* **EXERCISE DESCRIPTION**: From the listing below, retype exactly the line holding "7: (349, 163, 5.75)", the line holding "30: (82, 431, 5.52)", and the lines between them; skip everything else.

* **AVAILABLE RECORDS**:
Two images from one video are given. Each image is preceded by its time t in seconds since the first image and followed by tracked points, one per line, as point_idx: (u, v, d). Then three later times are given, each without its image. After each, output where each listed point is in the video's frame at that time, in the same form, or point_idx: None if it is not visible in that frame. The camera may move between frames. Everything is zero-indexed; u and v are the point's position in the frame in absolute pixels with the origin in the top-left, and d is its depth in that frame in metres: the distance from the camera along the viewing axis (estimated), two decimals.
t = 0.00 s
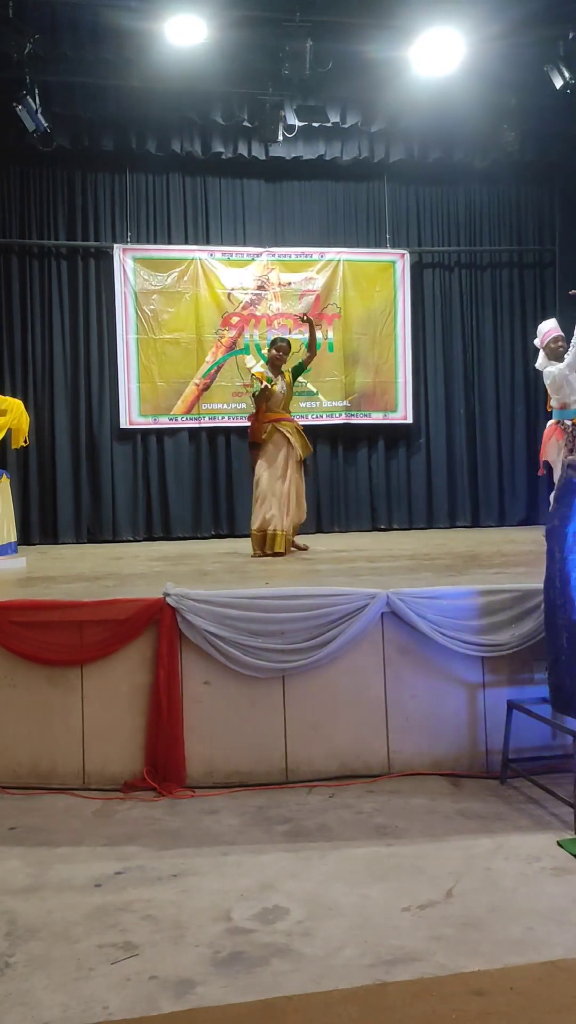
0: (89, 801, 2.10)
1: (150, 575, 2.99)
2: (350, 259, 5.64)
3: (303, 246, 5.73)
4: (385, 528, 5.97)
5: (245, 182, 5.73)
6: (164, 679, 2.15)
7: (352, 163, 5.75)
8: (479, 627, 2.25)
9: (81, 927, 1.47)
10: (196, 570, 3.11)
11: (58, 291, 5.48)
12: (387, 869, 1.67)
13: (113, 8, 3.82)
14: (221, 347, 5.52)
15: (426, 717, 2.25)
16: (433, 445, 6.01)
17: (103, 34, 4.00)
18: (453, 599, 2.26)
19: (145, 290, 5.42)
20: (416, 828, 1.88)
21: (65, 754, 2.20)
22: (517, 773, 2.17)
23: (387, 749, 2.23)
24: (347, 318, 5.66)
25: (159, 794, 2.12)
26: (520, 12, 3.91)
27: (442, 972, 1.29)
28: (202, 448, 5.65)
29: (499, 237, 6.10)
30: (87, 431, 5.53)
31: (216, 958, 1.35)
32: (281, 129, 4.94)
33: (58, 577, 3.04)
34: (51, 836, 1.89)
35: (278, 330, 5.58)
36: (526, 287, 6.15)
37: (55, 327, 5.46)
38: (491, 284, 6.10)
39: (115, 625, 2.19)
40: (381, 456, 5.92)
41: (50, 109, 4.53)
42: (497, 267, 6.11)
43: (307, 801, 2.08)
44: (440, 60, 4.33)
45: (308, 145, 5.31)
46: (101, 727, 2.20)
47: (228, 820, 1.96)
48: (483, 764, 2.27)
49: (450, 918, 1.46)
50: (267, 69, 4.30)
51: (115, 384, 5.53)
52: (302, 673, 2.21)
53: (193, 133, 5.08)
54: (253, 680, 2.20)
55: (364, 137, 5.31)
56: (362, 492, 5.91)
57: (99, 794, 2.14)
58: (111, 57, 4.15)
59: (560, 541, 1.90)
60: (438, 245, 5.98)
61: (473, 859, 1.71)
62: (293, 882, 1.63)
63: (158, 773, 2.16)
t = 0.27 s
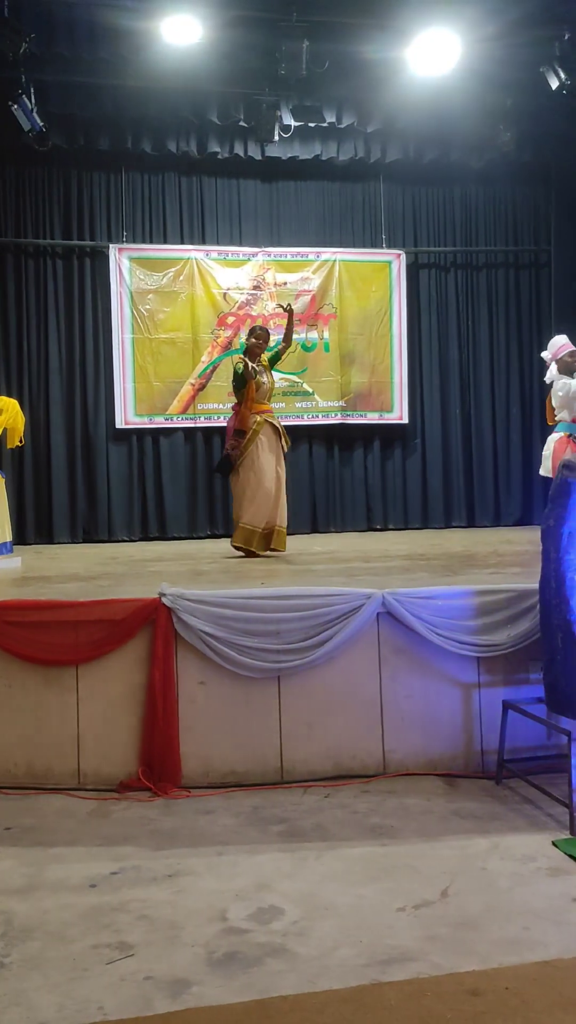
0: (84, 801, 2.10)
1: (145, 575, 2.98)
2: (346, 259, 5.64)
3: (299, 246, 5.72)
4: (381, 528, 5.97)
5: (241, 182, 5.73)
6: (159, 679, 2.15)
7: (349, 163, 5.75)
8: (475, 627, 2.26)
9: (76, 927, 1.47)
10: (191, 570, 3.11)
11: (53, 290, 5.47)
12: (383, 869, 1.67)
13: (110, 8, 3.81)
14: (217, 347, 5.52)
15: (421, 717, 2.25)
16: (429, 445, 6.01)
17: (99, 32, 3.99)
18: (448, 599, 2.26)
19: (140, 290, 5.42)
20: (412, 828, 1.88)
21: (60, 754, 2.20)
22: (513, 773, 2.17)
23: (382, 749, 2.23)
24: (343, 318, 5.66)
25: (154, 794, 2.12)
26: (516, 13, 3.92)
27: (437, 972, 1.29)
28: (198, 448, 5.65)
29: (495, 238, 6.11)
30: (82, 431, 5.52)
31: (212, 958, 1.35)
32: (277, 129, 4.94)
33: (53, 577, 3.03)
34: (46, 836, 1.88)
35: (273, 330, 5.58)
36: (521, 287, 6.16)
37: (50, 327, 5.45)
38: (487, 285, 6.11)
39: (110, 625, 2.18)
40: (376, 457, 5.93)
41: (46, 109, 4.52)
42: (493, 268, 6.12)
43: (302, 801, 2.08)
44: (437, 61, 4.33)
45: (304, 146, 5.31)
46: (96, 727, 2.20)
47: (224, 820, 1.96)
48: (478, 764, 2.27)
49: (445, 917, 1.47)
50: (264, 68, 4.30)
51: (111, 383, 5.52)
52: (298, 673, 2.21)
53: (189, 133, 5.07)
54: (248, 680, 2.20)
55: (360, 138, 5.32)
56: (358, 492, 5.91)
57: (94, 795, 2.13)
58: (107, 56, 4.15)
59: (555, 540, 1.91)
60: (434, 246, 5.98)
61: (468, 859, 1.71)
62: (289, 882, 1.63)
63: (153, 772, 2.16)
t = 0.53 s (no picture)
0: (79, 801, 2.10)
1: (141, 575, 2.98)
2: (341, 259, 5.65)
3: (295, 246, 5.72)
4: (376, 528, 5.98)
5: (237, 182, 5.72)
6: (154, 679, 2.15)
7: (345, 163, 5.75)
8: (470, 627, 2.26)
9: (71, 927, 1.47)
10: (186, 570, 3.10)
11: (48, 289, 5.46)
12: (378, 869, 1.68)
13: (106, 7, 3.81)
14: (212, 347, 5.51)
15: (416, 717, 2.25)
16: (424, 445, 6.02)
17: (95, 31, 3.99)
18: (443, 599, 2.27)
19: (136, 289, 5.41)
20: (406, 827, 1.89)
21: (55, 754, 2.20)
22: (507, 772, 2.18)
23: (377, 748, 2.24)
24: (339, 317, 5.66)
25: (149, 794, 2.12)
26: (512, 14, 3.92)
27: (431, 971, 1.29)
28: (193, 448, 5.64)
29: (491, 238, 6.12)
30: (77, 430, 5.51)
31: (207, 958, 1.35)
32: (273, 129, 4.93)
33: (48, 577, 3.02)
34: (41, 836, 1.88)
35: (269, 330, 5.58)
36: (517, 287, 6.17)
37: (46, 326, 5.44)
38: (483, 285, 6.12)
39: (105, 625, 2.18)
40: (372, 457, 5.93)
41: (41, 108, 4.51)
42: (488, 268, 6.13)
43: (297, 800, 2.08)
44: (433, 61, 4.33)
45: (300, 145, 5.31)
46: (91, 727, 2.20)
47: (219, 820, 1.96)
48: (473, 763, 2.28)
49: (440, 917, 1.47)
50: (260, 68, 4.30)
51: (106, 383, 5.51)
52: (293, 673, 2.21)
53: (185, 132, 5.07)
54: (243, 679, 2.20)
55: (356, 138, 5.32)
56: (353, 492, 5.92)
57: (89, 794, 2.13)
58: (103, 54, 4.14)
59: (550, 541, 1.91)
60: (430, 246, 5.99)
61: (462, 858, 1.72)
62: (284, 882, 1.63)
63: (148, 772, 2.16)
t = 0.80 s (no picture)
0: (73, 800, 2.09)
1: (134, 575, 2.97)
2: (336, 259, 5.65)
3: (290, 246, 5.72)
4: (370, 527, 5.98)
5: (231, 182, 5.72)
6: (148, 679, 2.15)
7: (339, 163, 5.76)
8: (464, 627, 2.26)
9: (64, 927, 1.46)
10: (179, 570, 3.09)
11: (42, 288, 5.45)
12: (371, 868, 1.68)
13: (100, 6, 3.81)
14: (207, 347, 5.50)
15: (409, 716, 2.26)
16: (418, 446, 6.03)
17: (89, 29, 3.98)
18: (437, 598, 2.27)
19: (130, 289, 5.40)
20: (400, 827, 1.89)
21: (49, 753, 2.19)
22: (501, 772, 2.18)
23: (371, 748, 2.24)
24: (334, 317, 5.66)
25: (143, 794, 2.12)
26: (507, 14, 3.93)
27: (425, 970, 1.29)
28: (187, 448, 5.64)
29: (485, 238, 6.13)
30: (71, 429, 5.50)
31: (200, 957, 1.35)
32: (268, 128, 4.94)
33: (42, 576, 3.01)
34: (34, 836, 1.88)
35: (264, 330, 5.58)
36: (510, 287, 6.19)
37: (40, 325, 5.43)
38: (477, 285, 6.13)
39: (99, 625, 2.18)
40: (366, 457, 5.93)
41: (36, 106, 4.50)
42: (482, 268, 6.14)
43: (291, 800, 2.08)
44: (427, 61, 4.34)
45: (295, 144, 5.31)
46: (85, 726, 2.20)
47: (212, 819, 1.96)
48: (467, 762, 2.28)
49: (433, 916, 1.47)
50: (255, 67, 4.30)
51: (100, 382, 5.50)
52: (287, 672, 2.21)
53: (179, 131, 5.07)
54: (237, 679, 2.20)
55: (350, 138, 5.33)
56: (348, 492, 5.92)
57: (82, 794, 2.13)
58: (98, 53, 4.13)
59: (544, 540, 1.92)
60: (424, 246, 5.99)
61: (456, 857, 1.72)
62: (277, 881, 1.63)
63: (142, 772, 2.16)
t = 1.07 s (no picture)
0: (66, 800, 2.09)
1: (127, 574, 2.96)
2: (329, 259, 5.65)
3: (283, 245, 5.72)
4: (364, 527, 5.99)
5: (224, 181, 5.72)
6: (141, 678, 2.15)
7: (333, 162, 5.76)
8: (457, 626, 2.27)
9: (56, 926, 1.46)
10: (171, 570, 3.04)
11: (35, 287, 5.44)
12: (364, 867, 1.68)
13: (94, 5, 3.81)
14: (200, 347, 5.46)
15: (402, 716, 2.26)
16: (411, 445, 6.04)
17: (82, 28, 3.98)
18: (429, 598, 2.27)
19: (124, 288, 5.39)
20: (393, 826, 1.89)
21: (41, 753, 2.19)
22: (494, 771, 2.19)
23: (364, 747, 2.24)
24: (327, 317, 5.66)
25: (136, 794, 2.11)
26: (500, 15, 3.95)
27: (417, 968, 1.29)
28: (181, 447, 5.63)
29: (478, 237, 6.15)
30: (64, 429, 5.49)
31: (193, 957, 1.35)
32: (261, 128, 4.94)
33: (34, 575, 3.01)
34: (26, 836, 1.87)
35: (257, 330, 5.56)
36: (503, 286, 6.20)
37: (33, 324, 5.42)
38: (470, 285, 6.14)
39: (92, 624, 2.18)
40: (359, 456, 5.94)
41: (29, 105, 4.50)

* **TASK OUTPUT**:
7: (349, 163, 5.75)
8: (475, 627, 2.26)
9: (76, 927, 1.47)
10: (191, 570, 3.11)
11: (53, 290, 5.47)
12: (383, 869, 1.67)
13: (110, 8, 3.81)
14: (217, 347, 5.52)
15: (421, 717, 2.25)
16: (429, 445, 6.01)
17: (99, 32, 3.99)
18: (448, 599, 2.26)
19: (140, 290, 5.42)
20: (412, 828, 1.88)
21: (60, 754, 2.20)
22: (513, 773, 2.17)
23: (382, 749, 2.23)
24: (343, 318, 5.66)
25: (154, 794, 2.12)
26: (516, 13, 3.92)
27: (437, 972, 1.29)
28: (198, 448, 5.65)
29: (495, 238, 6.11)
30: (82, 431, 5.52)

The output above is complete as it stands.